Question 1: For pediatric asthma, does albuterol and ipratropium (combined) show benefit over albuterol alone?
Depending on where you practice, inhaled short-acting beta-agonists (SABAs) such as albuterol/salbutamol combined with an anticholinergic such as ipratropium go by numerous names (Duoneb, Combivent, A&A, Breva, Duolin, etc). They come in both nebulized and meter-dosed inhaler (MDI) formulations. In kids with asthma exacerbations, practitioners may or may not supplement SABAs with anticholinergic medication (eg, ipratropium bromide). Does something this simple potentially make a difference?
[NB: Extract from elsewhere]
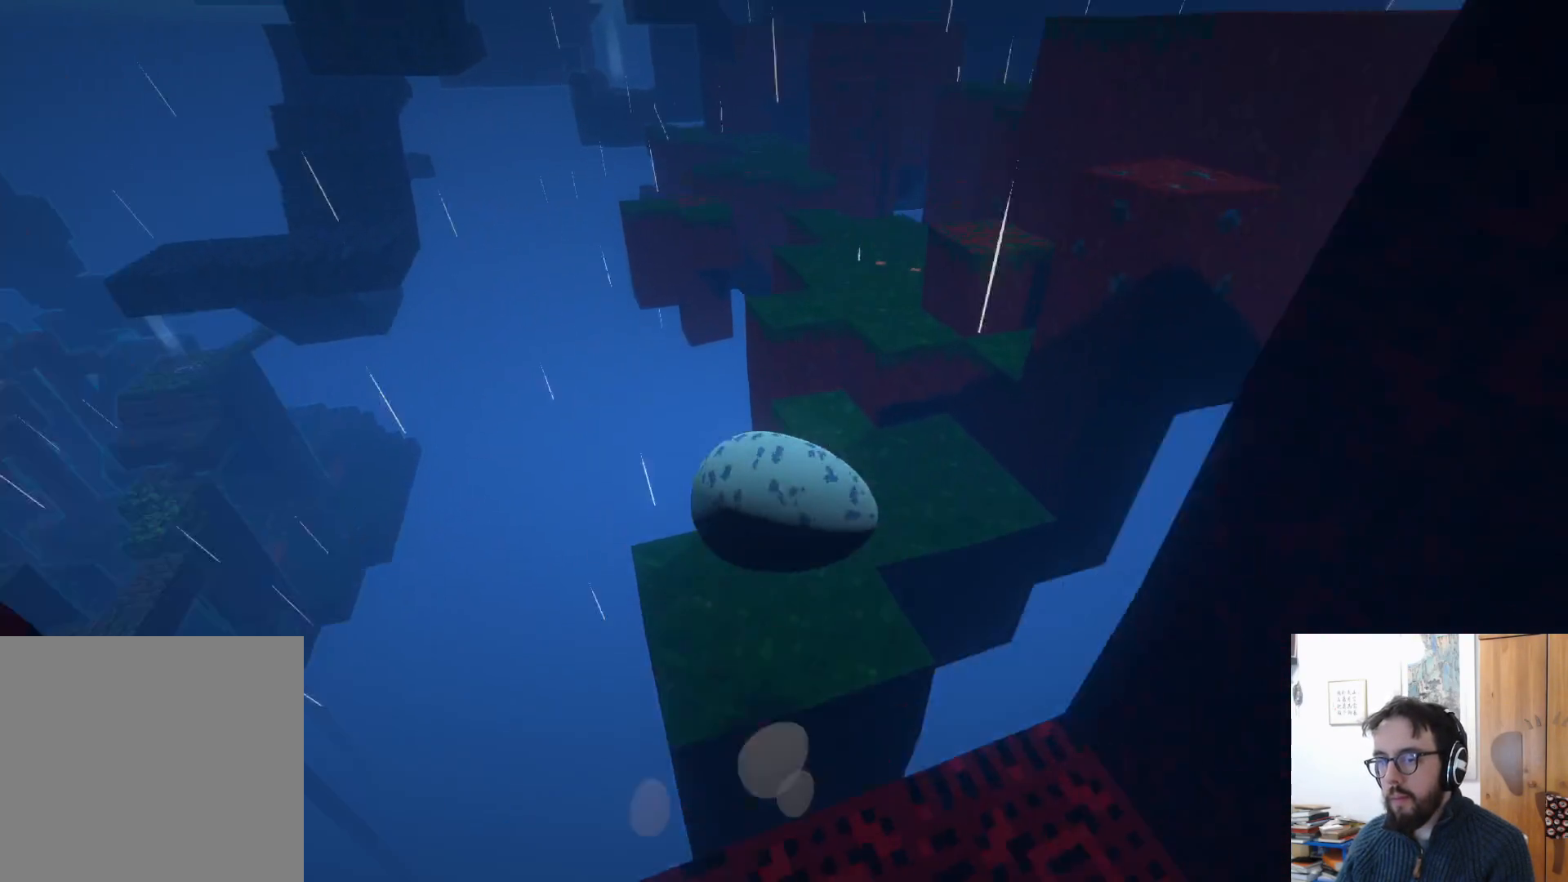
{"buttons": [], "left_stick": "right", "right_stick": "center", "events": [[33, "right_stick", "right"], [317, "right_stick", "center"]]}
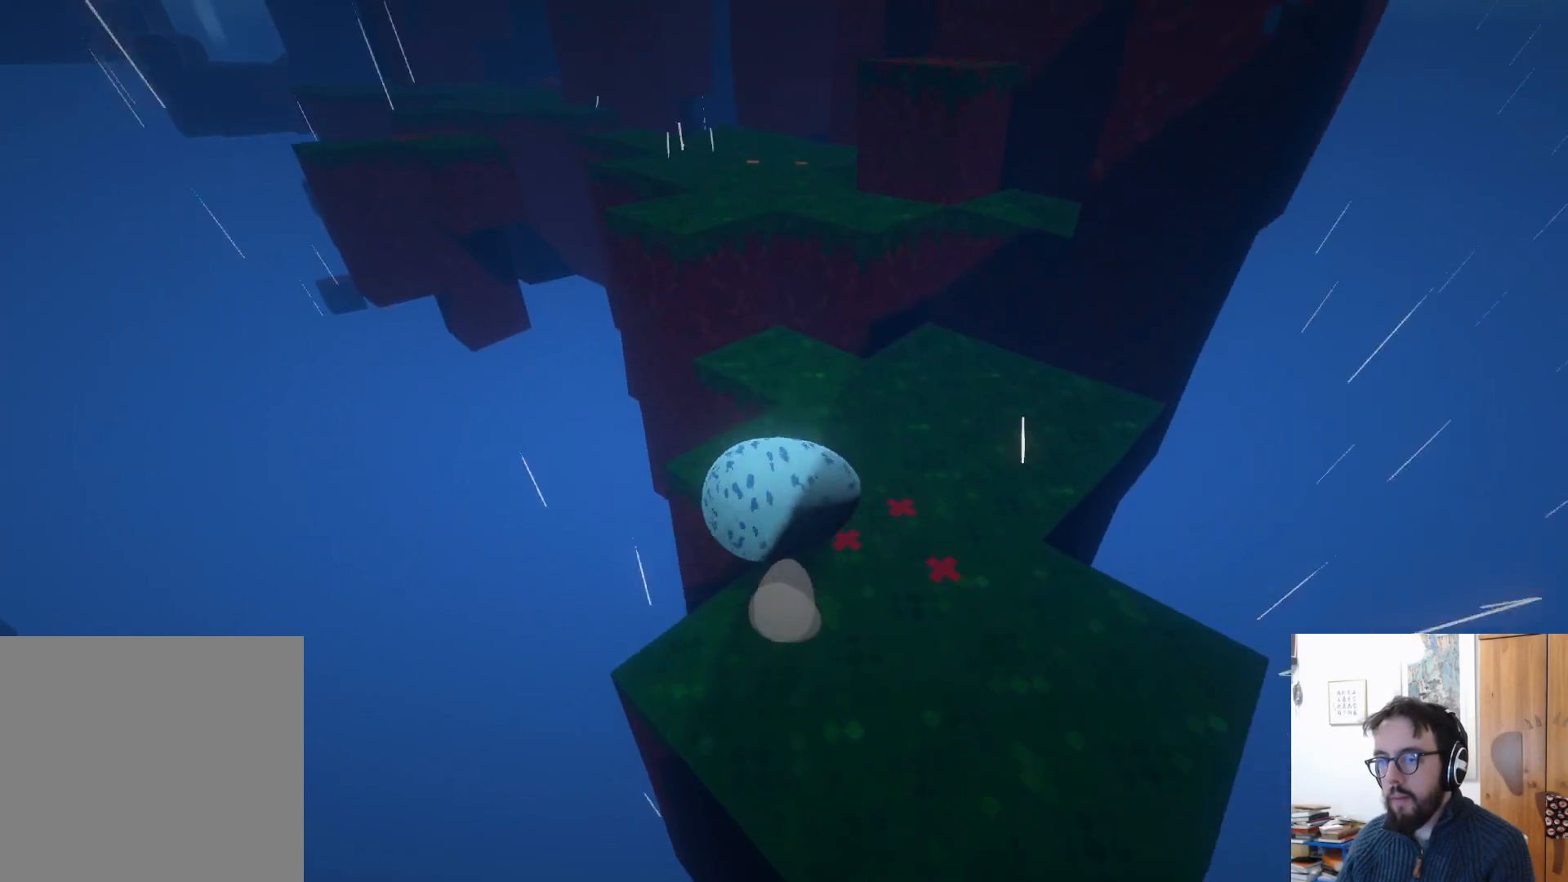
{"buttons": ["A"], "left_stick": "up-right", "right_stick": "center", "events": [[67, "left_stick", "up-right"], [500, "A", "down"]]}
A 2013 Cochrane systematic review and meta-analysis by Griffiths and Ducharme explored, in particular, whether the addition of anticholinergics to SABAs—when compared to SABAs alone—reduced hospital admissions when treating initial asthma exacerbations.1 This meta-analysis included 19 studies (N = 2,497 total patients), and ipratropium bromide was the anticholinergic of choice in 18 of these 19 randomized studies. Sixteen of the 19 studies involved multiple doses (predominantly two or three doses), and the patients’ ages ranged from 18 months to 18 years. In regard to the primary outcome of hospital admission, the risk ratio of SABA/anticholinergic to SABA alone was 0.73 (95% CI, 0.63–0.85), suggesting that the addition of an anticholinergic (eg, ipratropium) to SABA (eg, albuterol) decreases hospital admissions. The number needed to treat (NNT) for beneficial effect was 16, and most children treated demonstrated moderate to severe asthma exacerbations at presentation. A previous systematic review by Rowe et al had found similar results regarding hospital admissions.2
Since that 2013 Cochrane review, a separate randomized controlled trial by Wyatt et al compared a multidose regimen of SABA (salbutamol) plus ipratropium bromide to SABA alone.3 All patients received corticosteroids, and the salbutamol and ipratropium were delivered only via MDI. The study included 347 children with moderate asthma exacerbations. The admission rates for these asthma exacerbation treatments demonstrated no significant difference and were 70 percent and 64 percent, respectively, suggesting that ipratropium did not decrease admission rates in this population. One major limitation of this study, though, included missed patients, as the authors missed nearly 75 percent of eligible patients during the enrollment period. With this noted bias, it is difficult to determine the significance of their findings in the overall clinical picture.
The addition of anticholinergics (eg, ipratropium bromide) to SABAs (eg albuterol) in the treatment of acute asthma exacerbations in children appears to decrease the risk of admission. Most of these studies incorporate multiple doses of anticholinergic medication.